• EXERCISE OBJECTIVE
Once you reach the line that holds "就是一个 Lambda 表达式，它会被转换为一个接受" in the listing below, output it and every line after it through the line that holds "- **在 C# 中的实现：**", word for word.

• AVAILABLE RECORDS

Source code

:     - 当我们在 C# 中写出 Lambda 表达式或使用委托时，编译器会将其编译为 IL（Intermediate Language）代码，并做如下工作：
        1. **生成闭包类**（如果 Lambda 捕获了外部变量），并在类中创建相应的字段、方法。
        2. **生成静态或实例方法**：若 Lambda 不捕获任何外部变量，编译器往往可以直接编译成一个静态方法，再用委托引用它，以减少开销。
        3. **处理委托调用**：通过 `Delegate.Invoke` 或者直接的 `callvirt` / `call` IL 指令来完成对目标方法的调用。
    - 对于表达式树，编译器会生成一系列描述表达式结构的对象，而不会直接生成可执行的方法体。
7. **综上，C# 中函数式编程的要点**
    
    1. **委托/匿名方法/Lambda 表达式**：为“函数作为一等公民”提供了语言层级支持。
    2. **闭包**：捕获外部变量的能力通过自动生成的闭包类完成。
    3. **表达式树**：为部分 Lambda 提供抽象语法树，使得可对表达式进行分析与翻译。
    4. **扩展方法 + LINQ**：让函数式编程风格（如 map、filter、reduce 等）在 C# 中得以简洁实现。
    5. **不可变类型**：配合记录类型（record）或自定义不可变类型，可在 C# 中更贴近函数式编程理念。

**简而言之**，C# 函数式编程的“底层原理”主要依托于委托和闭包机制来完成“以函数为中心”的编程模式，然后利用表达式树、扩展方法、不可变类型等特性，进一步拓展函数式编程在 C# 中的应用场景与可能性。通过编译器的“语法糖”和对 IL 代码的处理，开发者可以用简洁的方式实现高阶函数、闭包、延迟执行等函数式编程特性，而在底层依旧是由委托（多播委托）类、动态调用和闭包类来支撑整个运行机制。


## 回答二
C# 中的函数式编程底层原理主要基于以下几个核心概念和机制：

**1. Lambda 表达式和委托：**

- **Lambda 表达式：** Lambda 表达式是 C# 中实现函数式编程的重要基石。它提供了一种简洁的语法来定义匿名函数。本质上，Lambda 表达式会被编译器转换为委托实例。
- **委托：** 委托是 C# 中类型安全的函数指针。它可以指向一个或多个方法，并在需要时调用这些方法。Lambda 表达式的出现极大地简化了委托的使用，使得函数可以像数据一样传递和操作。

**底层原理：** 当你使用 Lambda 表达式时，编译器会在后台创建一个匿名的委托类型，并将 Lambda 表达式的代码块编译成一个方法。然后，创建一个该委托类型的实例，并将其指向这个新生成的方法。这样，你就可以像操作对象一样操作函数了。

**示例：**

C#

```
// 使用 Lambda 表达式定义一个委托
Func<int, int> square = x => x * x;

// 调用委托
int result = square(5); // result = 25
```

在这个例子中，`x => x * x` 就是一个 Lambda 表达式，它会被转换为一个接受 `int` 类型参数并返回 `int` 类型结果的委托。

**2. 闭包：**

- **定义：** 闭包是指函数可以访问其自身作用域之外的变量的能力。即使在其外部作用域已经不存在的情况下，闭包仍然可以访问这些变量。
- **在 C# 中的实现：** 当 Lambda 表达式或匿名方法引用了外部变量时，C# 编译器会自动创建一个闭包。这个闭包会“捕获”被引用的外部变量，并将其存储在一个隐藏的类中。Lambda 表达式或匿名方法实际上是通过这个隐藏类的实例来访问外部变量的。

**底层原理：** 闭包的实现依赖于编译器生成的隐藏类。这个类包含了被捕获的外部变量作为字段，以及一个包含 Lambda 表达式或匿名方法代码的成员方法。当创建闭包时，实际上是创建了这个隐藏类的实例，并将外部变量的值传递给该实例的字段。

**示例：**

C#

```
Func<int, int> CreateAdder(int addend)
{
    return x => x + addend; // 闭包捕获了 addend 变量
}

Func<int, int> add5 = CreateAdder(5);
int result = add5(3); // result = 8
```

• RESPONSE TO THE EXERCISE
在这个例子中，`x => x * x` 就是一个 Lambda 表达式，它会被转换为一个接受 `int` 类型参数并返回 `int` 类型结果的委托。

**2. 闭包：**

- **定义：** 闭包是指函数可以访问其自身作用域之外的变量的能力。即使在其外部作用域已经不存在的情况下，闭包仍然可以访问这些变量。
- **在 C# 中的实现：** 当 Lambda 表达式或匿名方法引用了外部变量时，C# 编译器会自动创建一个闭包。这个闭包会“捕获”被引用的外部变量，并将其存储在一个隐藏的类中。Lambda 表达式或匿名方法实际上是通过这个隐藏类的实例来访问外部变量的。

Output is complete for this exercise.